Stored data entries:
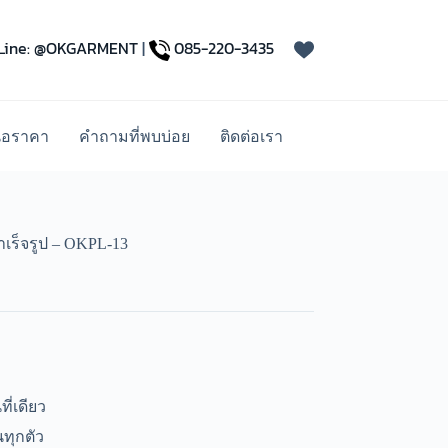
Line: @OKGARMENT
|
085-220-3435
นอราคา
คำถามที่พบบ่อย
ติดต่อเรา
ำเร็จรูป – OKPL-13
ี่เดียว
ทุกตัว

* * *

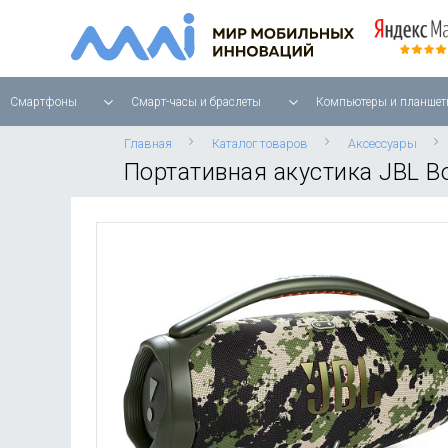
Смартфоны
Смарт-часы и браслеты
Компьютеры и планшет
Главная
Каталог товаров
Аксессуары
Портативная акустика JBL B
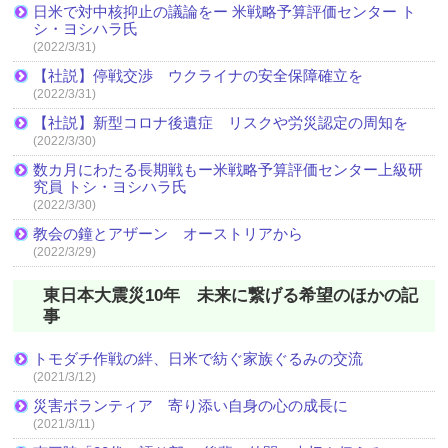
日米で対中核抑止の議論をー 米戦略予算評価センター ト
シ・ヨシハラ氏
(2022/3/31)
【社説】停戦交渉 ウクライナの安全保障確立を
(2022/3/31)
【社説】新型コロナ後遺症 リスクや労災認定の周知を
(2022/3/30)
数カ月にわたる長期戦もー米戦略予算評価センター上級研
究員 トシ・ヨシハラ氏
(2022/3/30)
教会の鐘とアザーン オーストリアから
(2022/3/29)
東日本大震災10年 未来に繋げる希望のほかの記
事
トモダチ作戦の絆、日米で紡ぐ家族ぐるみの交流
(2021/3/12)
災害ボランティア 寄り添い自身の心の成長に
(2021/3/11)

---

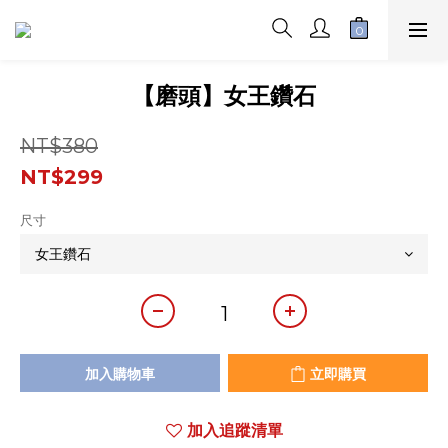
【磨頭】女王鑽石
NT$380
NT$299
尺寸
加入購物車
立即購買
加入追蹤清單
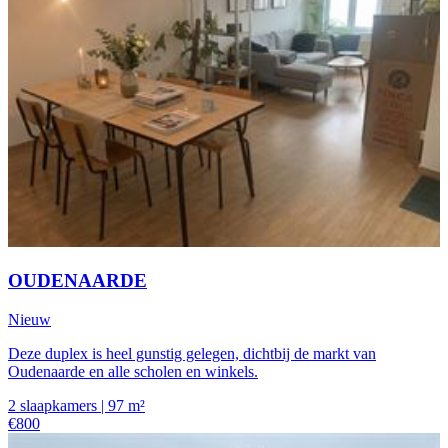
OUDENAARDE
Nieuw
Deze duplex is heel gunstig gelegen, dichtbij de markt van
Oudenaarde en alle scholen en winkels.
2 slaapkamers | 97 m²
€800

Job item:
Of the entries listed above, reproduce only the lines starting at the line containing "究員 トシ・ヨシハラ氏" and ending at the line containing "(2021/3/11)". Include both, exactly as they stand.

Task answer:
究員 トシ・ヨシハラ氏
(2022/3/30)
教会の鐘とアザーン オーストリアから
(2022/3/29)
東日本大震災10年 未来に繋げる希望のほかの記
事
トモダチ作戦の絆、日米で紡ぐ家族ぐるみの交流
(2021/3/12)
災害ボランティア 寄り添い自身の心の成長に
(2021/3/11)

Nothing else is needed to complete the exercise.